DIGITAL LIBRARY
CATEGORIZATION OF BUSINESS ENGLISH COMMUNICATIVE SKILLS: A PROPOSAL
University of Aveiro (PORTUGAL)
About this paper:
Appears in: EDULEARN17 Proceedings
Publication year: 2017
Pages: 6542-6549
ISBN: 978-84-697-3777-4
ISSN: 2340-1117
doi: 10.21125/edulearn.2017.2486
Conference name: 9th International Conference on Education and New Learning Technologies
Dates: 3-5 July, 2017
Location: Barcelona, Spain
Abstract:
While developing a matrix to map Audiovisual content, according to the needs of Business English (BE) teachers and learners, a problem presented itself while attempting to identify and organise the most relevant BE communicative skills (CS) into macro and meso categories (MMC).

Once the literature did not provide any solid categorization proposal for these CS, the plan was then to use the table of contents of BE course manuals for identification purposes. However, these manuals also showed many distinct approaches and that made finding a categorization proposal very difficult.

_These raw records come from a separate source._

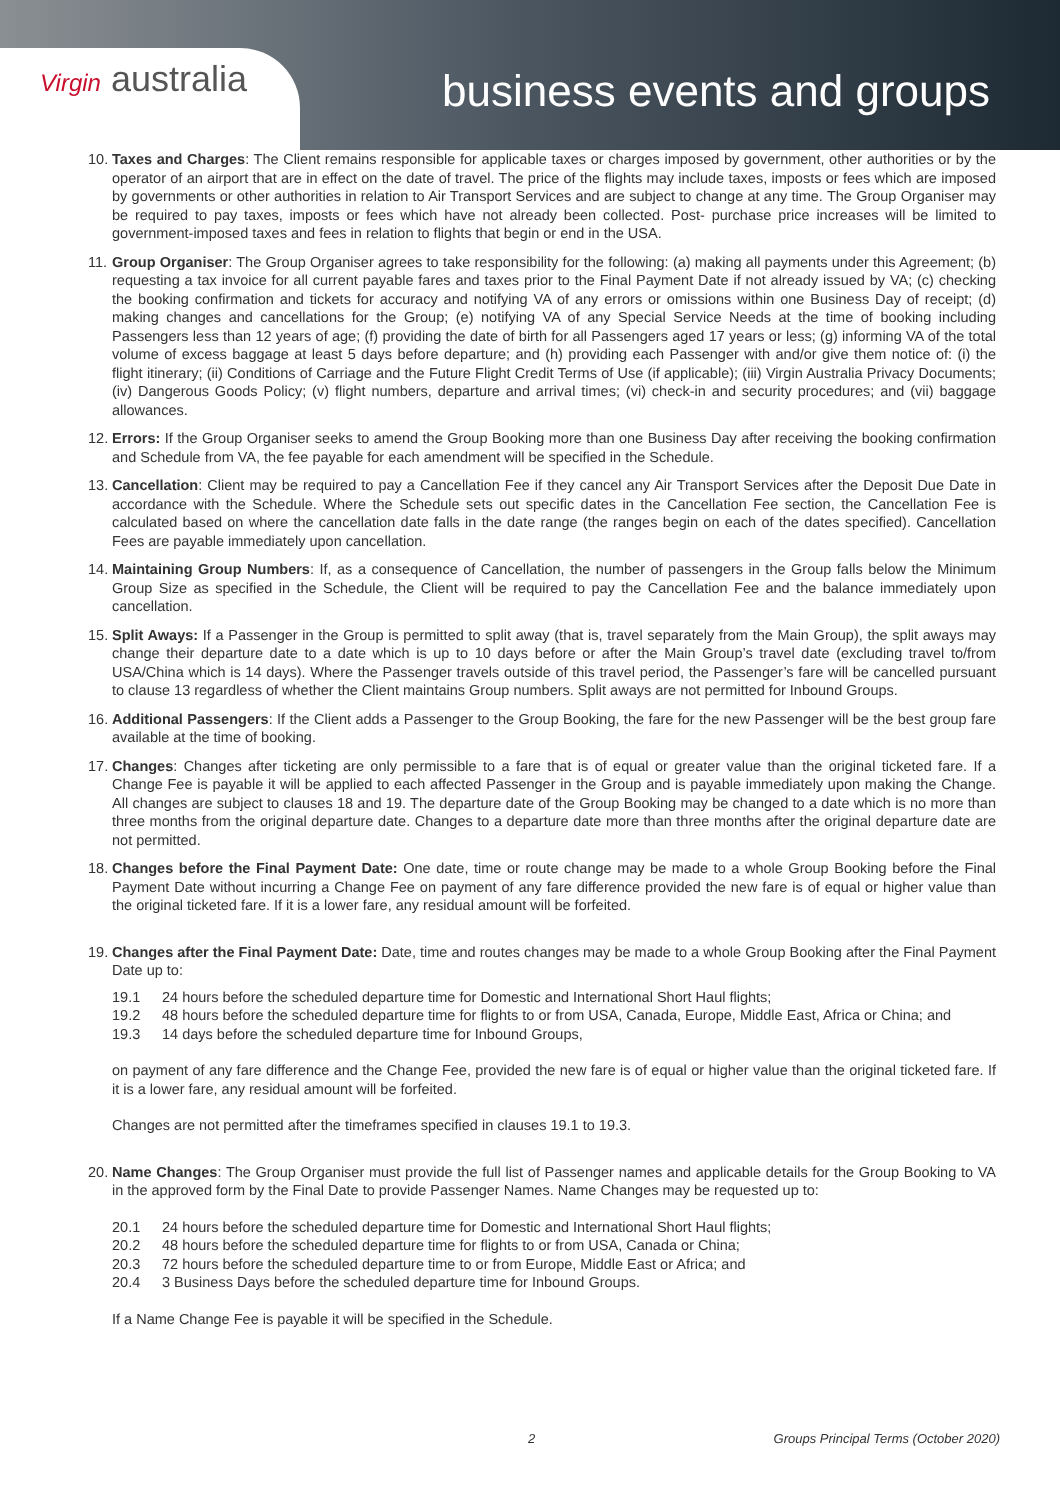Virgin australia business events and groups
10.
Taxes and Charges: The Client remains responsible for applicable taxes or charges imposed by government, other authorities or by the operator of an airport that are in effect on the date of travel. The price of the flights may include taxes, imposts or fees which are imposed by governments or other authorities in relation to Air Transport Services and are subject to change at any time. The Group Organiser may be required to pay taxes, imposts or fees which have not already been collected. Post- purchase price increases will be limited to government-imposed taxes and fees in relation to flights that begin or end in the USA.
11.
Group Organiser: The Group Organiser agrees to take responsibility for the following: (a) making all payments under this Agreement; (b) requesting a tax invoice for all current payable fares and taxes prior to the Final Payment Date if not already issued by VA; (c) checking the booking confirmation and tickets for accuracy and notifying VA of any errors or omissions within one Business Day of receipt; (d) making changes and cancellations for the Group; (e) notifying VA of any Special Service Needs at the time of booking including Passengers less than 12 years of age; (f) providing the date of birth for all Passengers aged 17 years or less; (g) informing VA of the total volume of excess baggage at least 5 days before departure; and (h) providing each Passenger with and/or give them notice of: (i) the flight itinerary; (ii) Conditions of Carriage and the Future Flight Credit Terms of Use (if applicable); (iii) Virgin Australia Privacy Documents; (iv) Dangerous Goods Policy; (v) flight numbers, departure and arrival times; (vi) check-in and security procedures; and (vii) baggage allowances.
12.
Errors: If the Group Organiser seeks to amend the Group Booking more than one Business Day after receiving the booking confirmation and Schedule from VA, the fee payable for each amendment will be specified in the Schedule.
13.
Cancellation: Client may be required to pay a Cancellation Fee if they cancel any Air Transport Services after the Deposit Due Date in accordance with the Schedule. Where the Schedule sets out specific dates in the Cancellation Fee section, the Cancellation Fee is calculated based on where the cancellation date falls in the date range (the ranges begin on each of the dates specified). Cancellation Fees are payable immediately upon cancellation.
14.
Maintaining Group Numbers: If, as a consequence of Cancellation, the number of passengers in the Group falls below the Minimum Group Size as specified in the Schedule, the Client will be required to pay the Cancellation Fee and the balance immediately upon cancellation.
15.
Split Aways: If a Passenger in the Group is permitted to split away (that is, travel separately from the Main Group), the split aways may change their departure date to a date which is up to 10 days before or after the Main Group’s travel date (excluding travel to/from USA/China which is 14 days). Where the Passenger travels outside of this travel period, the Passenger’s fare will be cancelled pursuant to clause 13 regardless of whether the Client maintains Group numbers. Split aways are not permitted for Inbound Groups.
16.
Additional Passengers: If the Client adds a Passenger to the Group Booking, the fare for the new Passenger will be the best group fare available at the time of booking.
17.
Changes: Changes after ticketing are only permissible to a fare that is of equal or greater value than the original ticketed fare. If a Change Fee is payable it will be applied to each affected Passenger in the Group and is payable immediately upon making the Change. All changes are subject to clauses 18 and 19. The departure date of the Group Booking may be changed to a date which is no more than three months from the original departure date. Changes to a departure date more than three months after the original departure date are not permitted.
18.
Changes before the Final Payment Date: One date, time or route change may be made to a whole Group Booking before the Final Payment Date without incurring a Change Fee on payment of any fare difference provided the new fare is of equal or higher value than the original ticketed fare. If it is a lower fare, any residual amount will be forfeited.
19.
Changes after the Final Payment Date: Date, time and routes changes may be made to a whole Group Booking after the Final Payment Date up to:
19.1 24 hours before the scheduled departure time for Domestic and International Short Haul flights;
19.2 48 hours before the scheduled departure time for flights to or from USA, Canada, Europe, Middle East, Africa or China; and
19.3 14 days before the scheduled departure time for Inbound Groups,
on payment of any fare difference and the Change Fee, provided the new fare is of equal or higher value than the original ticketed fare. If it is a lower fare, any residual amount will be forfeited.
Changes are not permitted after the timeframes specified in clauses 19.1 to 19.3.
20.
Name Changes: The Group Organiser must provide the full list of Passenger names and applicable details for the Group Booking to VA in the approved form by the Final Date to provide Passenger Names. Name Changes may be requested up to:
20.1 24 hours before the scheduled departure time for Domestic and International Short Haul flights;
20.2 48 hours before the scheduled departure time for flights to or from USA, Canada or China;
20.3 72 hours before the scheduled departure time to or from Europe, Middle East or Africa; and
20.4 3 Business Days before the scheduled departure time for Inbound Groups.
If a Name Change Fee is payable it will be specified in the Schedule.
2 Groups Principal Terms (October 2020)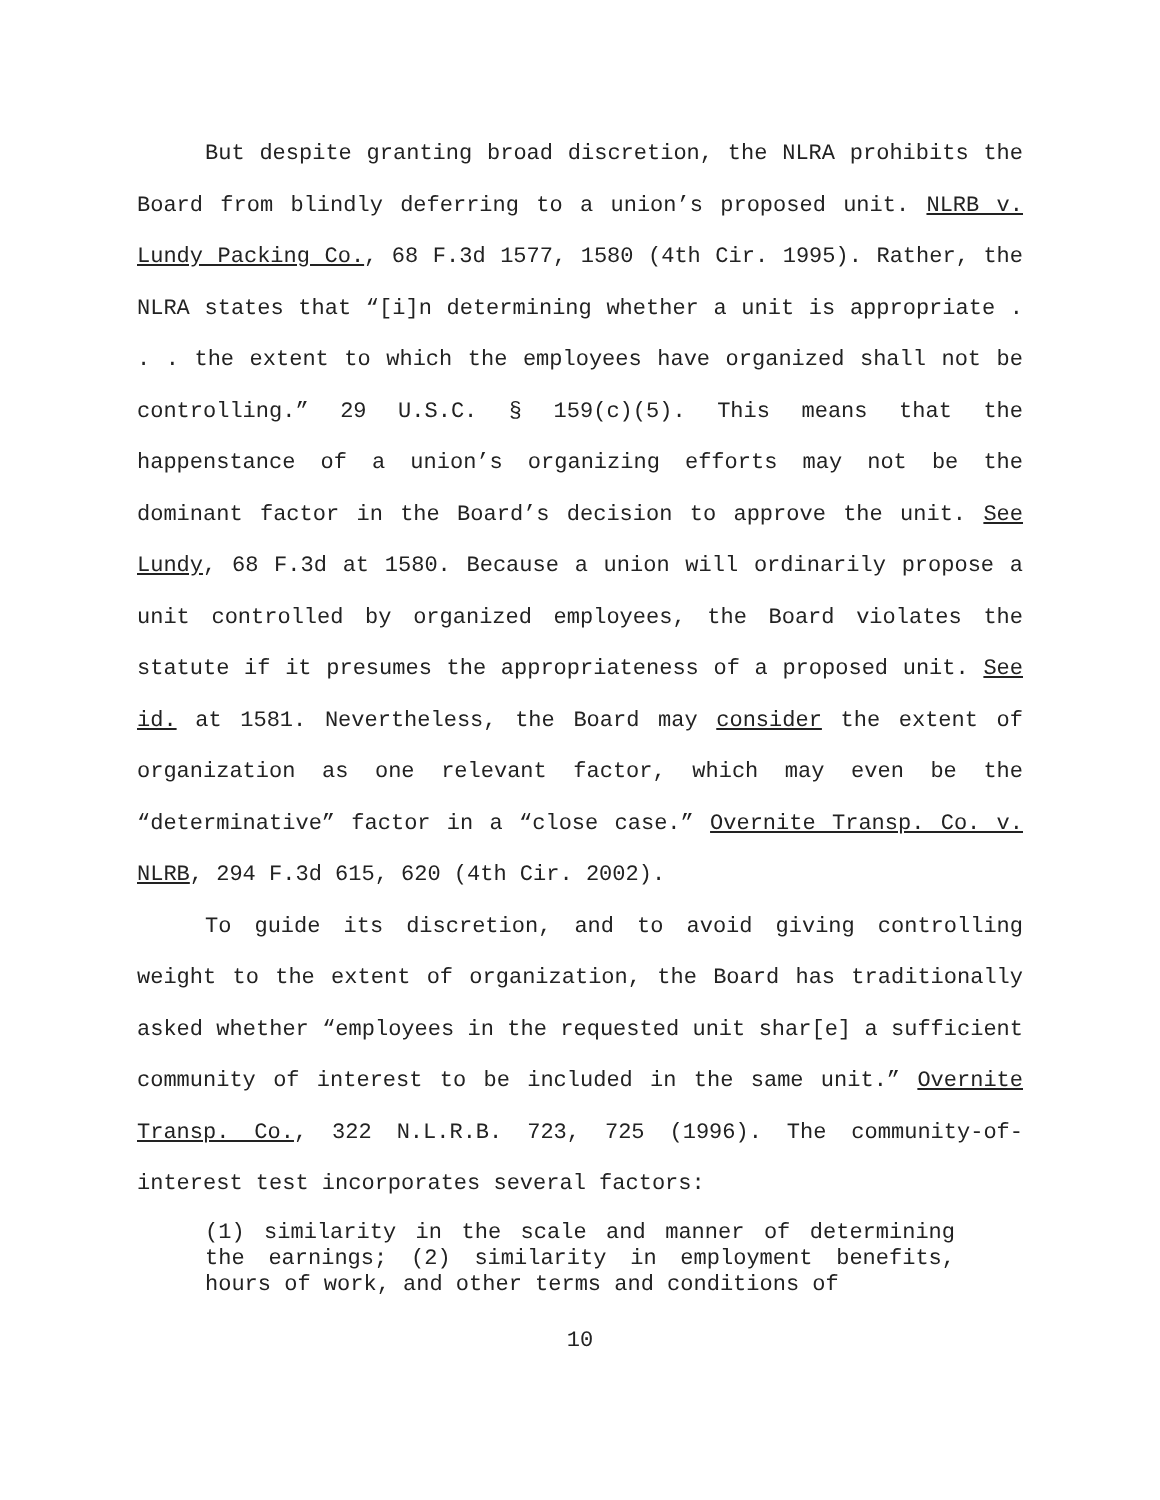But despite granting broad discretion, the NLRA prohibits the Board from blindly deferring to a union’s proposed unit. NLRB v. Lundy Packing Co., 68 F.3d 1577, 1580 (4th Cir. 1995). Rather, the NLRA states that “[i]n determining whether a unit is appropriate . . . the extent to which the employees have organized shall not be controlling.” 29 U.S.C. § 159(c)(5). This means that the happenstance of a union’s organizing efforts may not be the dominant factor in the Board’s decision to approve the unit. See Lundy, 68 F.3d at 1580. Because a union will ordinarily propose a unit controlled by organized employees, the Board violates the statute if it presumes the appropriateness of a proposed unit. See id. at 1581. Nevertheless, the Board may consider the extent of organization as one relevant factor, which may even be the “determinative” factor in a “close case.” Overnite Transp. Co. v. NLRB, 294 F.3d 615, 620 (4th Cir. 2002).
To guide its discretion, and to avoid giving controlling weight to the extent of organization, the Board has traditionally asked whether “employees in the requested unit shar[e] a sufficient community of interest to be included in the same unit.” Overnite Transp. Co., 322 N.L.R.B. 723, 725 (1996). The community-of-interest test incorporates several factors:
(1) similarity in the scale and manner of determining the earnings; (2) similarity in employment benefits, hours of work, and other terms and conditions of
10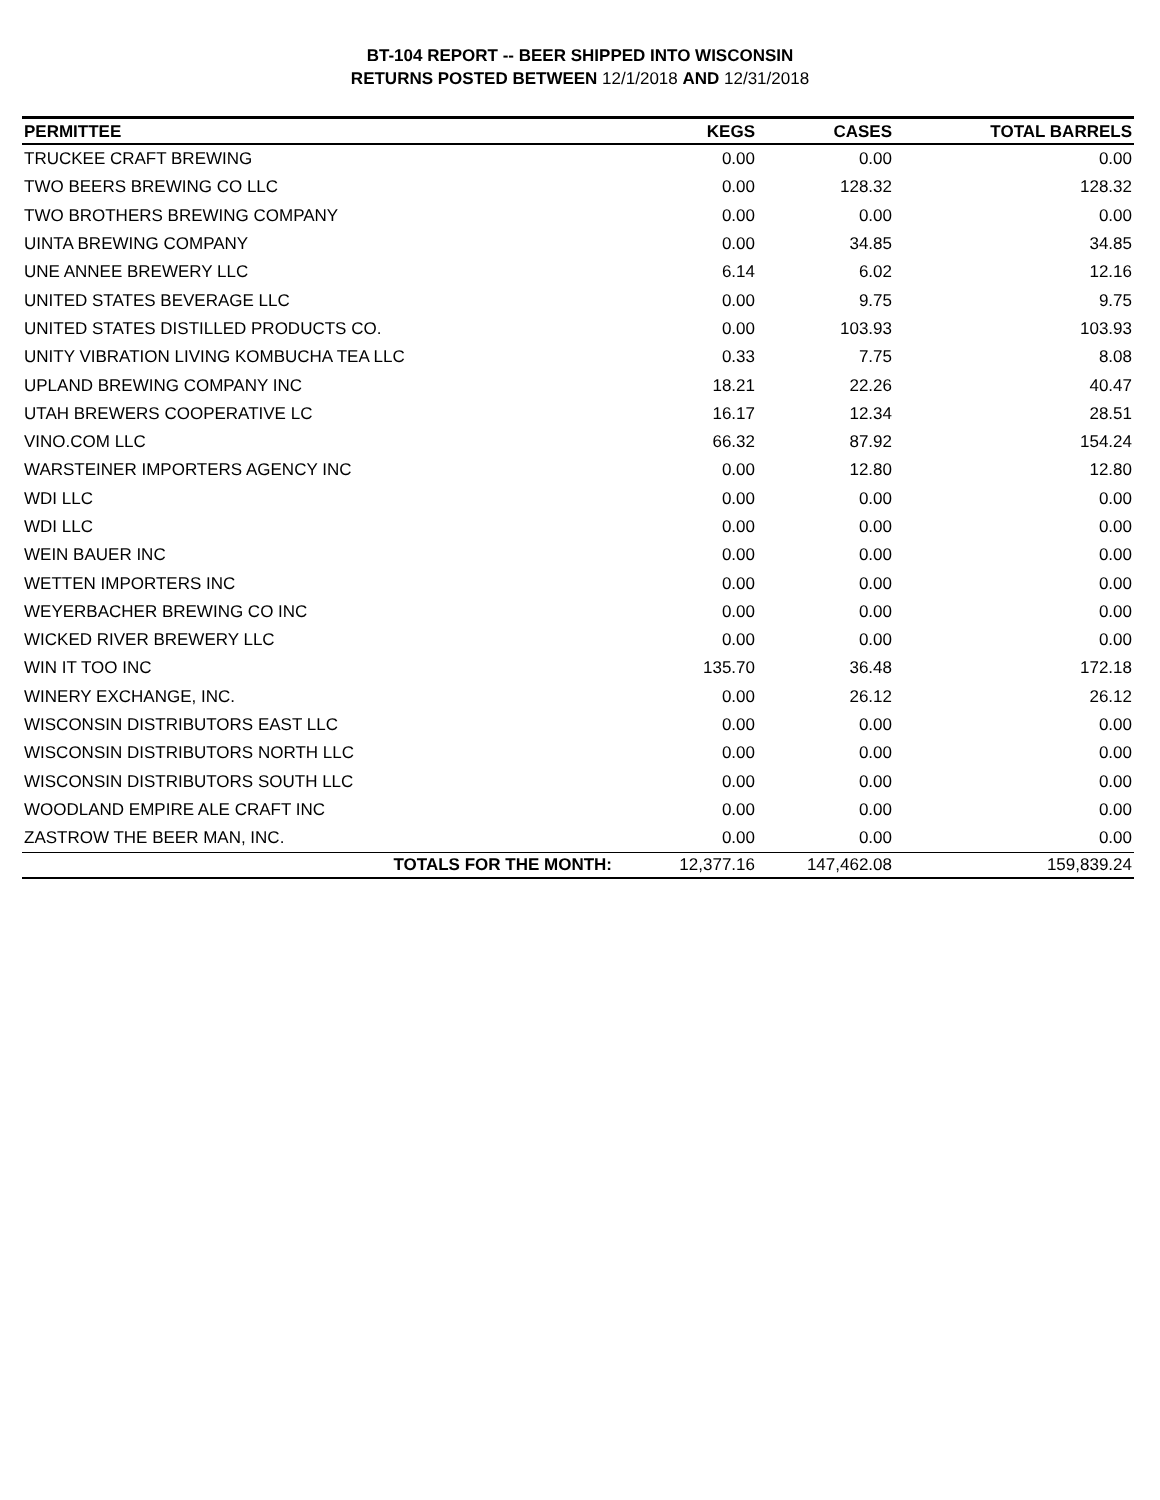BT-104 REPORT -- BEER SHIPPED INTO WISCONSIN
RETURNS POSTED BETWEEN 12/1/2018 AND 12/31/2018
| PERMITTEE | KEGS | CASES | TOTAL BARRELS |
| --- | --- | --- | --- |
| TRUCKEE CRAFT BREWING | 0.00 | 0.00 | 0.00 |
| TWO BEERS BREWING CO LLC | 0.00 | 128.32 | 128.32 |
| TWO BROTHERS BREWING COMPANY | 0.00 | 0.00 | 0.00 |
| UINTA BREWING COMPANY | 0.00 | 34.85 | 34.85 |
| UNE ANNEE BREWERY LLC | 6.14 | 6.02 | 12.16 |
| UNITED STATES BEVERAGE LLC | 0.00 | 9.75 | 9.75 |
| UNITED STATES DISTILLED PRODUCTS CO. | 0.00 | 103.93 | 103.93 |
| UNITY VIBRATION LIVING KOMBUCHA TEA LLC | 0.33 | 7.75 | 8.08 |
| UPLAND BREWING COMPANY INC | 18.21 | 22.26 | 40.47 |
| UTAH BREWERS COOPERATIVE LC | 16.17 | 12.34 | 28.51 |
| VINO.COM LLC | 66.32 | 87.92 | 154.24 |
| WARSTEINER IMPORTERS AGENCY INC | 0.00 | 12.80 | 12.80 |
| WDI LLC | 0.00 | 0.00 | 0.00 |
| WDI LLC | 0.00 | 0.00 | 0.00 |
| WEIN BAUER INC | 0.00 | 0.00 | 0.00 |
| WETTEN IMPORTERS INC | 0.00 | 0.00 | 0.00 |
| WEYERBACHER BREWING CO INC | 0.00 | 0.00 | 0.00 |
| WICKED RIVER BREWERY LLC | 0.00 | 0.00 | 0.00 |
| WIN IT TOO INC | 135.70 | 36.48 | 172.18 |
| WINERY EXCHANGE, INC. | 0.00 | 26.12 | 26.12 |
| WISCONSIN DISTRIBUTORS EAST LLC | 0.00 | 0.00 | 0.00 |
| WISCONSIN DISTRIBUTORS NORTH LLC | 0.00 | 0.00 | 0.00 |
| WISCONSIN DISTRIBUTORS SOUTH LLC | 0.00 | 0.00 | 0.00 |
| WOODLAND EMPIRE ALE CRAFT INC | 0.00 | 0.00 | 0.00 |
| ZASTROW THE BEER MAN, INC. | 0.00 | 0.00 | 0.00 |
| TOTALS FOR THE MONTH: | 12,377.16 | 147,462.08 | 159,839.24 |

To achieve a conciliatory categorization proposal, the CS from the table of contents of 8 BE manuals, selected according to the year of publishing, publisher and connection to Cambridge’s Business English Certificate exam, were collected as raw data and gathered in a database. From the methodological viewpoint, data were treated resorting to content analysis technique to establish the MMC.

This data was treated and analysed qualitatively according to the methodology theorised by Miles and Huberman (1994), which is directed specifically towards the identification of categories in qualitative data analysis.

The first analysis of the results led to the proposal of 7 macro categories with a reliability index of 82,2%. In a second examination, the qualitative analysis process was repeated to identify the meso categories inside each macro category. The results of the second examination identified 3 to 7 meso categories in each macro category, and all of these categorizations passed a reliability index of 82%.

The study concludes with a legitimised proposal of MMS of CS that can be included in the mapping matrix to be developed.
Keywords:
Business English, Communicative skills, qualitative analysis, manuals, adult learners.